The Most Practical Path to Growth

The Most Practical Path to Growth

By Billy Ingram, Director of Lean Product Development, Interface

Billy Ingram, Director of Lean Product Development, Interface

In the last few decades the word sustainability has been used a lot. Completing a quick internet search will generate an overwhelming amount of information. There are many nuggets to glean from this material and twice as many opinions on how to incorporate this concept into your business. Sustainability can be a hard concept to grasp, much less apply. So why should you invest your time reading this article or learning about this subject?

“The concept of sustainability could be likened to a skeletal structure on which all of the other body parts find their place and function” 

The practical application of sustainable principles is one of the most effective means to growth. The concept of sustainability could be likened to a skeletal structure on which all of the other body parts find their place and function. Without the purpose and form dictated by the skeletal structure the other parts of the body would function less efficiently at best and to the detriment of the system at worst. The use of methodologies like Lean, Six Sigma, TRIZ and many others can find their place, proper form and function when guided by the foundational principles of a firmly established sustainability mission. These methodologies can then inform actions taken by individuals to move everyone forward in the same direction and towards a growth oriented and opportunity rich future. The organizational impact of applied sustainability can be defined in three distinct arenas which are social, environmental and economic.

Social impacts are the most impactful of the three. Ideas originate with individuals not teams or groups. Collaboration within groups can improve ideas but you need a motivated individual to provide the spark. So why would someone go out of their way to create a spark? There are as many motivators as there are people but a common one is mission. Does your company have a mission that engaged individuals can pursue? Selling more stuff is not a mission. Neither is making more money. Creating a more sustainable world for our children is a mission. Boldly proclaiming an aggressive target and doing what hasn’t been done before is a mission. People are drawn to passionate idealists. Does your company have a passion for something?

Environmental impacts should be a no brainer in this day and age. Does your company proactively pursue strategies that improve your impact or even better restore the environment? If not, you’re a target for your competitors who do. The work of understanding the environmental impacts of your business can be completed in many different ways. Some common methods to gain an understanding of these complex systems are Life Cycle Analysis (LCA), SWOT and Value Stream Mapping (VSM). There are many more methodologies that can provide insight for those who put them to use. In the end your company’s approach to the environment will be a competitive advantage or an Achilles’ heel. There’s no middle ground.

Economic impacts are the resultant of positive social and environmental actions as well as the application of the competitive advantages created by sustainable strategy. There are many sustainability strategies designed with the purposeof stretching the marketing dollar by creating a good story. That’s not necessarily a bad thing but that’s not what I’m talking about. I’m talking about individuals passionately executing a sustainable strategy in their functional areas to further a mission in which they are invested. At its core, economic growth is based on providing your customers with something that is uniquely better than your competitors. A clear sustainability strategy aligns the actions of individuals into a positive social, environmental and economic movement. Growth in each of these areas and new opportunities are therefore a resultant of your mission and the pursuit of sustainability.
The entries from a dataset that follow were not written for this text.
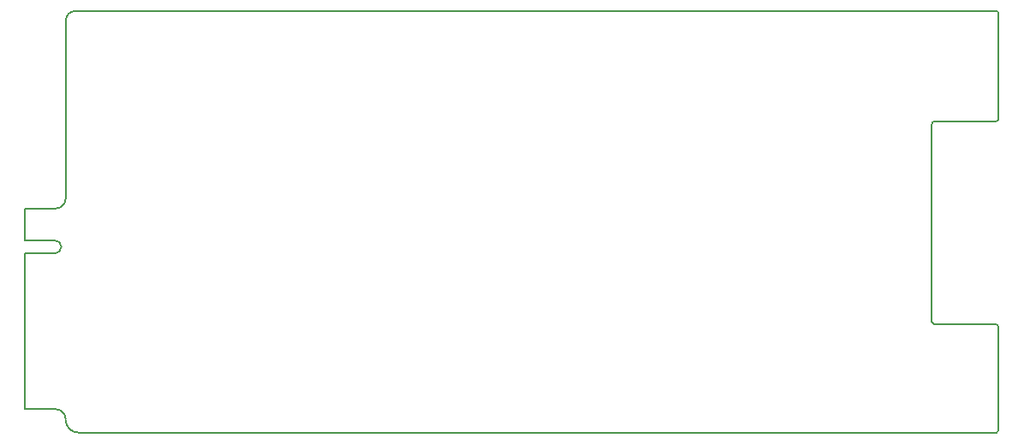
<source format=gko>
G04*
G04 #@! TF.GenerationSoftware,Altium Limited,Altium Designer,20.0.13 (296)*
G04*
G04 Layer_Color=16711935*
%FSLAX25Y25*%
%MOIN*%
G70*
G01*
G75*
%ADD16C,0.00606*%
D16*
X378239Y-9145D02*
G03*
X379028Y-8356I0J789D01*
G01*
Y154144D02*
G03*
X378028Y155144I-1000J0D01*
G01*
Y112144D02*
G03*
X379028Y113144I0J1000D01*
G01*
X354028Y112144D02*
G03*
X353028Y111144I0J-1000D01*
G01*
Y34144D02*
G03*
X354028Y33144I1000J0D01*
G01*
X379028Y31644D02*
G03*
X377528Y33144I-1500J0D01*
G01*
X15748Y-3937D02*
G03*
X11811Y-0I-3937J0D01*
G01*
X11811Y78188D02*
G03*
X15748Y82125I0J3937D01*
G01*
X11417Y60669D02*
G03*
X11417Y65787I123J2559D01*
G01*
X19528Y155144D02*
G03*
X15810Y151426I0J-3718D01*
G01*
X15748Y-4145D02*
G03*
X20748Y-9145I5000J0D01*
G01*
X376028Y-9145D02*
X378239D01*
X379028Y-8356D02*
Y31644D01*
Y113144D02*
Y154144D01*
X312528Y155144D02*
X378028D01*
X354028Y112144D02*
X378028D01*
X353028Y34144D02*
Y111144D01*
X354028Y33144D02*
X377028D01*
X377528D01*
X20748Y-9145D02*
X376028D01*
X0Y0D02*
X11811D01*
X0D02*
Y60669D01*
X11417D01*
X0Y65787D02*
X11417D01*
X0D02*
Y78188D01*
X11811D01*
X15810Y149860D02*
Y151426D01*
X19528Y155144D02*
X312528D01*
X15748Y82144D02*
Y149644D01*
M02*

</source>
Practical application of sustainability principles can create opportunities that aren’t possible for your competitors. Many have heard enough sustainability greenwash to last them two lifetimes. I’m one of them. However, I have put the principles that Ray Anderson passionately promoted to the test and they are powerful. If Lean and Six Sigma methodologies are a magnitude 5 earthquake then sustainability is a 10.

The holistic application of the structural framework that is sustainability allows for the creation of wholly new business models as well as the ability to create dramatic improvements in existing ones. By systemically applying these principles I have been able to incorporate all of the following attributes into a single business model:

• Improve gross margin by 30 percent
• Reduce cycle time by 85 percent
• Improve system capability by 1,100 percent
• Improve custom design friendliness by 500 percent
• Improve floor space efficiency by 400 percent
• Improve capital expenditure efficiency by 60 percent
• Decrease operational cost by 65 percent
• Reduce existing inventory by 50 percent

Considering your approach to sustainability is the best place to start when searching for new and innovative ways to bring your product to market. In my opinion, it is the only strategy that can impact the engagement of your stakeholders, transform environmental regulations into a competitive advantage and create new hyper-competitive economic growth engines.